+++ Supplied material

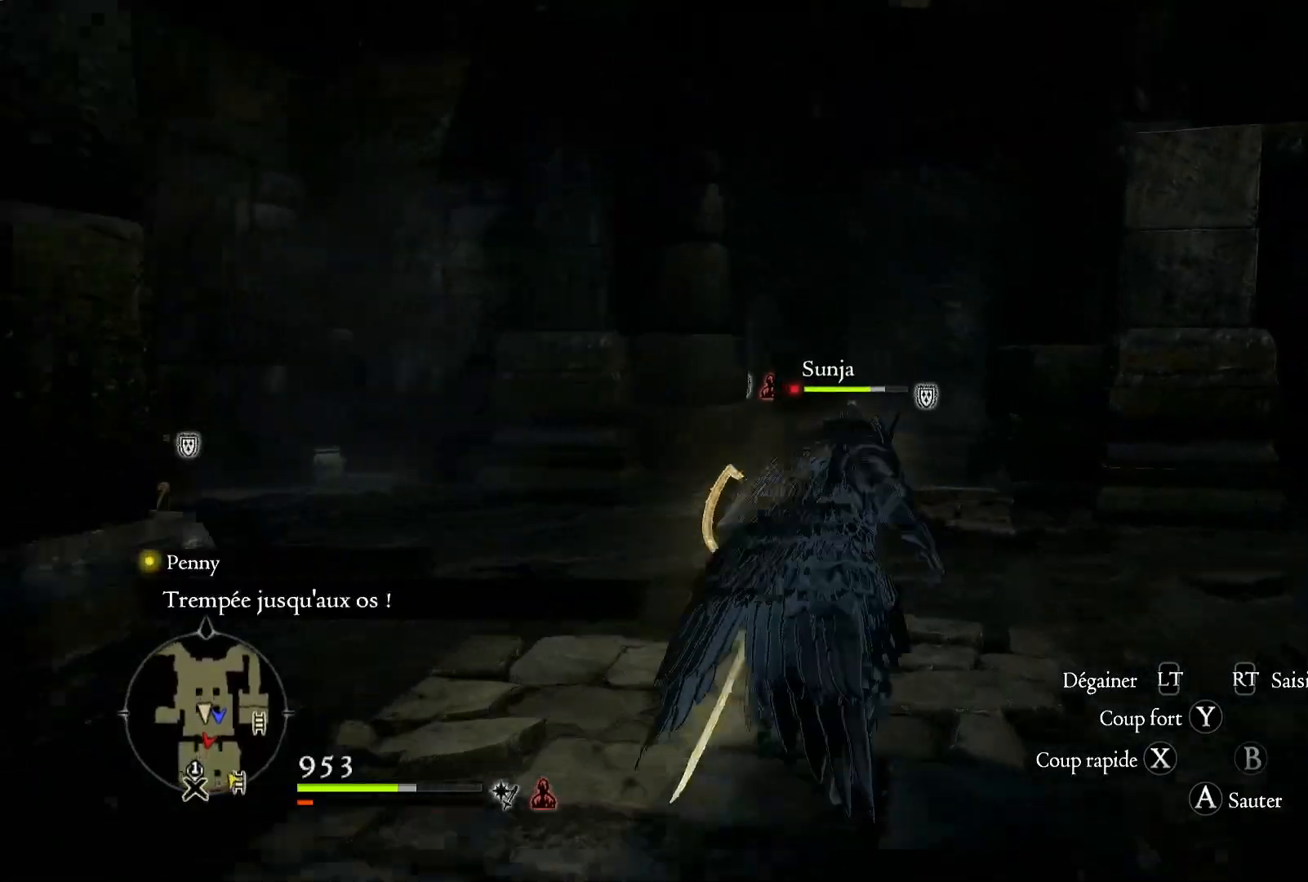
Gameplay with a controller (Xbox layout); each line is a JSON object with the inputs held at the frame after it (dt_ms = milliseconds from this image to that frame). "button_events" lists button changes between this image and that frame as [ms after this image, input, new state], when the widget could be followed in between (sticks are given only as held states).
{"dt_ms": 1000, "buttons": [], "left_stick": "up-right", "right_stick": "center", "button_events": []}
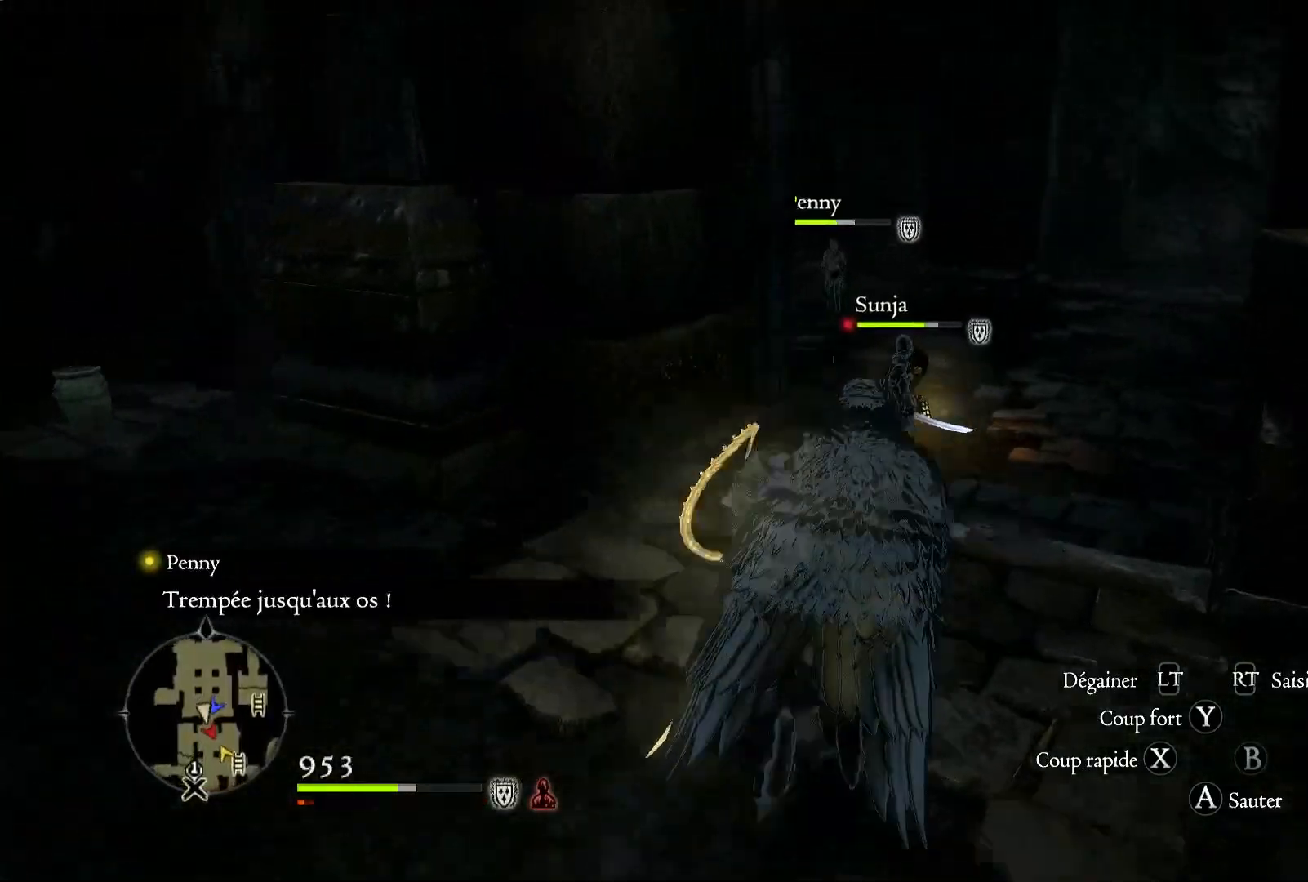
{"dt_ms": 500, "buttons": [], "left_stick": "up-right", "right_stick": "center", "button_events": []}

++++++

Copy out all of the data word for word. Do not carry over any picture.

• **Result of the exercise**
Gameplay with a controller (Xbox layout); each line is a JSON object with the inputs held at the frame after it (dt_ms = milliseconds from this image to that frame). "button_events" lists button changes between this image and that frame as [ms after this image, input, new state], when the widget could be followed in between (sticks are given only as held states).
{"dt_ms": 1000, "buttons": [], "left_stick": "up-right", "right_stick": "center", "button_events": []}
{"dt_ms": 500, "buttons": [], "left_stick": "up-right", "right_stick": "center", "button_events": []}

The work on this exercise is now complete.